_Brief_
Exact copies of all entries are expected.

[Extracted records]
▬▬▬

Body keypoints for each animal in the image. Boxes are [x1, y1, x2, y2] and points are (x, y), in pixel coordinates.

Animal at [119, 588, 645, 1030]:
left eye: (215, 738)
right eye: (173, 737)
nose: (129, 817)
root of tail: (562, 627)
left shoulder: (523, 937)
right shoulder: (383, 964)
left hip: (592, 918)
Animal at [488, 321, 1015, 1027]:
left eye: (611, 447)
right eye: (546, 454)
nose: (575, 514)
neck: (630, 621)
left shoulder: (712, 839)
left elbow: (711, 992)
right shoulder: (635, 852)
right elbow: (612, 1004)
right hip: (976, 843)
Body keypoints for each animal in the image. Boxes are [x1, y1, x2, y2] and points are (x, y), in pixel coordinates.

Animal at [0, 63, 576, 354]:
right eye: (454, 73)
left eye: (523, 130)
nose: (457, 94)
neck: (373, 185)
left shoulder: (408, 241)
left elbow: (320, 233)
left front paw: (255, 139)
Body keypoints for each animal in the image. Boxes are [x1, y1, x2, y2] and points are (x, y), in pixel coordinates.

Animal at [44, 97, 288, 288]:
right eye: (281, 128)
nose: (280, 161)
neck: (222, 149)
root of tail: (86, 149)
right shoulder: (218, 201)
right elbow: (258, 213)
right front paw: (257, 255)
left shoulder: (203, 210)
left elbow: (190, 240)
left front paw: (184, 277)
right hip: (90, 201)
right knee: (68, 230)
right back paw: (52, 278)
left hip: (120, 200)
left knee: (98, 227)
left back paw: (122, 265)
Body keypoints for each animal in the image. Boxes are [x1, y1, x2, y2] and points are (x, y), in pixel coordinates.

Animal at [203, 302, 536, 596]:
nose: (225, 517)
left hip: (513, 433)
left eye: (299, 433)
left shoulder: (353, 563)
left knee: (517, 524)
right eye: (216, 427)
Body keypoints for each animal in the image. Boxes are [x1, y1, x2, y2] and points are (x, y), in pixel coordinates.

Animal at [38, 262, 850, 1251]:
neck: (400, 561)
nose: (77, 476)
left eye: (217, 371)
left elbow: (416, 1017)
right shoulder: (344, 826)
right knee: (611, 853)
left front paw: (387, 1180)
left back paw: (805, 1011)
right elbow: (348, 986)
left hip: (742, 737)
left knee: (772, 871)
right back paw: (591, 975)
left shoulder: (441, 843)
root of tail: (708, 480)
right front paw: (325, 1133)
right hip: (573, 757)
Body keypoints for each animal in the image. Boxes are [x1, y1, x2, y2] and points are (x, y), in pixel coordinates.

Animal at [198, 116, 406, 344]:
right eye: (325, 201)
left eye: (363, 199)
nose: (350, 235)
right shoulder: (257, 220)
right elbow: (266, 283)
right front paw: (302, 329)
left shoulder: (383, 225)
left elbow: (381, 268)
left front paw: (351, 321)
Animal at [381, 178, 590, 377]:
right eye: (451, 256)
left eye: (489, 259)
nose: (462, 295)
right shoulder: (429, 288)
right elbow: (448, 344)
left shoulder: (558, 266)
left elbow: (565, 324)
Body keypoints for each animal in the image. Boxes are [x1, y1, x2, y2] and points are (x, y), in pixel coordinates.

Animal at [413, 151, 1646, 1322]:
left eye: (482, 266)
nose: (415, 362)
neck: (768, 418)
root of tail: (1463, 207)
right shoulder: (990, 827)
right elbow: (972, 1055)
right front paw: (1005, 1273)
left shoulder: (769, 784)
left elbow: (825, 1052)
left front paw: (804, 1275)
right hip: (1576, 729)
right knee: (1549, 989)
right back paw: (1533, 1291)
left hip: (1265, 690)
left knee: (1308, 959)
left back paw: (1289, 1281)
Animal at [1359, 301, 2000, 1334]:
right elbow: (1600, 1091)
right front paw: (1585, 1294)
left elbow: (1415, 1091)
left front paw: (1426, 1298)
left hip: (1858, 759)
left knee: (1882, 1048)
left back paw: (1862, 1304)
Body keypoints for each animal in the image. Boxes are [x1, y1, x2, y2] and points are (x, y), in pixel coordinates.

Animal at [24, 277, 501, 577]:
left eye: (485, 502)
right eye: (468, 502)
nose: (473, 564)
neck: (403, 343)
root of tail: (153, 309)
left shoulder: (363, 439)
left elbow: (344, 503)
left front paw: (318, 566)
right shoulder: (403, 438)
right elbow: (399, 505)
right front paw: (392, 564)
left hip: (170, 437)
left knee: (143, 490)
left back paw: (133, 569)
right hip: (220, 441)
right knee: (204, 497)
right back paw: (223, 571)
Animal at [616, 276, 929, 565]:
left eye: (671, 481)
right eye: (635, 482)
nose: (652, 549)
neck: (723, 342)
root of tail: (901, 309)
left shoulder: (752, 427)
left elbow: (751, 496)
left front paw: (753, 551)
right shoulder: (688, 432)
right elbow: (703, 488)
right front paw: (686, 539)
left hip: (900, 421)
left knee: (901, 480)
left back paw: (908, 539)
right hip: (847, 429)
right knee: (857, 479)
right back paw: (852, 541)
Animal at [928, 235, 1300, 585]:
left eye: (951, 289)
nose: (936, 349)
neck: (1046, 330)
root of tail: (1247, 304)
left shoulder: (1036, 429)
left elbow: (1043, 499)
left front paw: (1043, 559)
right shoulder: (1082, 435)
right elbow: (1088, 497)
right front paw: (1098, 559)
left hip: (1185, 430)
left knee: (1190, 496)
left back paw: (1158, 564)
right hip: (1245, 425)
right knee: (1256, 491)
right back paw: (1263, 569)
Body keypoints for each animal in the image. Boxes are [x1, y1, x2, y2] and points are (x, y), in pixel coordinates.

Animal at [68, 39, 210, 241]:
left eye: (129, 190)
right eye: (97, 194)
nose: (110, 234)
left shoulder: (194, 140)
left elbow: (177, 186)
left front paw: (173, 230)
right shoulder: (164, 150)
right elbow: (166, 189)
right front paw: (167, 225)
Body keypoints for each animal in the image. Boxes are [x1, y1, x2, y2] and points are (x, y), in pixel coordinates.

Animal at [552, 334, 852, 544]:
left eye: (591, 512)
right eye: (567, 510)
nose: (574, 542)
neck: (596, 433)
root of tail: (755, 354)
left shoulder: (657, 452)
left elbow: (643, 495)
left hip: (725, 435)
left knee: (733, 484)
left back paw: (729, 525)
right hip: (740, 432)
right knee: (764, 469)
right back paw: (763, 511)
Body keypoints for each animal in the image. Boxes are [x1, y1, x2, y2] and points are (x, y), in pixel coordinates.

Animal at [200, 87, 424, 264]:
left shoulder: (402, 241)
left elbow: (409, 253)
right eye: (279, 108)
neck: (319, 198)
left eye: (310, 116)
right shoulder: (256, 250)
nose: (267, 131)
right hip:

▬▬▬

_Solution below_
Body keypoints for each animal in the image. Boxes are [x1, y1, x2, y2] and points are (x, y), in pixel coordinates.

Animal at [119, 588, 645, 1030]:
left eye: (215, 738)
right eye: (173, 737)
nose: (129, 817)
root of tail: (562, 627)
left shoulder: (523, 937)
right shoulder: (383, 964)
left hip: (592, 918)
Animal at [488, 321, 1015, 1027]:
left eye: (611, 447)
right eye: (546, 454)
nose: (575, 514)
neck: (630, 621)
left shoulder: (712, 839)
left elbow: (711, 992)
right shoulder: (635, 852)
right elbow: (612, 1004)
right hip: (976, 843)
Body keypoints for each animal in the image. Boxes are [x1, y1, x2, y2] and points are (x, y), in pixel coordinates.

Animal at [0, 63, 576, 354]:
right eye: (454, 73)
left eye: (523, 130)
nose: (457, 94)
neck: (373, 185)
left shoulder: (408, 241)
left elbow: (320, 233)
left front paw: (255, 139)
Body keypoints for each animal in the image. Boxes are [x1, y1, x2, y2] and points are (x, y), in pixel coordinates.

Animal at [44, 97, 288, 288]:
right eye: (281, 128)
nose: (280, 161)
neck: (222, 149)
root of tail: (86, 149)
right shoulder: (218, 201)
right elbow: (258, 213)
right front paw: (257, 255)
left shoulder: (203, 210)
left elbow: (190, 240)
left front paw: (184, 277)
right hip: (90, 201)
right knee: (68, 230)
right back paw: (52, 278)
left hip: (120, 200)
left knee: (98, 227)
left back paw: (122, 265)
Body keypoints for each animal in the image. Boxes are [x1, y1, x2, y2] and points are (x, y), in pixel coordinates.

Animal at [203, 302, 536, 596]:
nose: (225, 517)
left hip: (513, 433)
left eye: (299, 433)
left shoulder: (353, 563)
left knee: (517, 524)
right eye: (216, 427)
Body keypoints for each animal in the image. Boxes are [x1, y1, x2, y2] and points are (x, y), in pixel coordinates.

Animal at [38, 262, 850, 1251]:
neck: (400, 561)
nose: (77, 476)
left eye: (217, 371)
left elbow: (416, 1017)
right shoulder: (344, 826)
right knee: (611, 853)
left front paw: (387, 1180)
left back paw: (805, 1011)
right elbow: (348, 986)
left hip: (742, 737)
left knee: (772, 871)
right back paw: (591, 975)
left shoulder: (441, 843)
root of tail: (708, 480)
right front paw: (325, 1133)
right hip: (573, 757)
Body keypoints for each animal in the image. Boxes are [x1, y1, x2, y2] and points are (x, y), in pixel coordinates.

Animal at [198, 116, 406, 344]:
right eye: (325, 201)
left eye: (363, 199)
nose: (350, 235)
right shoulder: (257, 220)
right elbow: (266, 283)
right front paw: (302, 329)
left shoulder: (383, 225)
left elbow: (381, 268)
left front paw: (351, 321)
Animal at [381, 178, 590, 377]:
right eye: (451, 256)
left eye: (489, 259)
nose: (462, 295)
right shoulder: (429, 288)
right elbow: (448, 344)
left shoulder: (558, 266)
left elbow: (565, 324)
Body keypoints for each animal in the image. Boxes are [x1, y1, x2, y2] and points are (x, y), in pixel coordinates.

Animal at [413, 151, 1646, 1322]:
left eye: (482, 266)
nose: (415, 362)
neck: (768, 418)
root of tail: (1463, 207)
right shoulder: (990, 827)
right elbow: (972, 1055)
right front paw: (1005, 1273)
left shoulder: (769, 784)
left elbow: (825, 1052)
left front paw: (804, 1275)
right hip: (1576, 729)
right knee: (1549, 989)
right back paw: (1533, 1291)
left hip: (1265, 690)
left knee: (1308, 959)
left back paw: (1289, 1281)
Animal at [1359, 301, 2000, 1334]:
right elbow: (1600, 1091)
right front paw: (1585, 1294)
left elbow: (1415, 1091)
left front paw: (1426, 1298)
left hip: (1858, 759)
left knee: (1882, 1048)
left back paw: (1862, 1304)
Body keypoints for each animal in the image. Boxes are [x1, y1, x2, y2] and points are (x, y), in pixel coordinates.

Animal at [24, 277, 501, 577]:
left eye: (485, 502)
right eye: (468, 502)
nose: (473, 564)
neck: (403, 343)
root of tail: (153, 309)
left shoulder: (363, 439)
left elbow: (344, 503)
left front paw: (318, 566)
right shoulder: (403, 438)
right elbow: (399, 505)
right front paw: (392, 564)
left hip: (170, 437)
left knee: (143, 490)
left back paw: (133, 569)
right hip: (220, 441)
right knee: (204, 497)
right back paw: (223, 571)
Animal at [616, 276, 929, 565]:
left eye: (671, 481)
right eye: (635, 482)
nose: (652, 549)
neck: (723, 342)
root of tail: (901, 309)
left shoulder: (752, 427)
left elbow: (751, 496)
left front paw: (753, 551)
right shoulder: (688, 432)
right elbow: (703, 488)
right front paw: (686, 539)
left hip: (900, 421)
left knee: (901, 480)
left back paw: (908, 539)
right hip: (847, 429)
right knee: (857, 479)
right back paw: (852, 541)
Animal at [928, 235, 1300, 585]:
left eye: (951, 289)
nose: (936, 349)
neck: (1046, 330)
root of tail: (1247, 304)
left shoulder: (1036, 429)
left elbow: (1043, 499)
left front paw: (1043, 559)
right shoulder: (1082, 435)
right elbow: (1088, 497)
right front paw: (1098, 559)
left hip: (1185, 430)
left knee: (1190, 496)
left back paw: (1158, 564)
right hip: (1245, 425)
right knee: (1256, 491)
right back paw: (1263, 569)
Body keypoints for each animal in the image. Boxes are [x1, y1, x2, y2] and points are (x, y), in pixel coordinates.

Animal at [68, 39, 210, 241]:
left eye: (129, 190)
right eye: (97, 194)
nose: (110, 234)
left shoulder: (194, 140)
left elbow: (177, 186)
left front paw: (173, 230)
right shoulder: (164, 150)
right elbow: (166, 189)
right front paw: (167, 225)
Body keypoints for each animal in the image. Boxes are [x1, y1, x2, y2] and points are (x, y), in pixel coordinates.

Animal at [552, 334, 852, 544]:
left eye: (591, 512)
right eye: (567, 510)
nose: (574, 542)
neck: (596, 433)
root of tail: (755, 354)
left shoulder: (657, 452)
left elbow: (643, 495)
left hip: (725, 435)
left knee: (733, 484)
left back paw: (729, 525)
right hip: (740, 432)
right knee: (764, 469)
right back paw: (763, 511)
Body keypoints for each animal in the image. Boxes are [x1, y1, x2, y2] and points are (x, y), in pixel coordinates.

Animal at [200, 87, 424, 264]:
left shoulder: (402, 241)
left elbow: (409, 253)
right eye: (279, 108)
neck: (319, 198)
left eye: (310, 116)
right shoulder: (256, 250)
nose: (267, 131)
right hip:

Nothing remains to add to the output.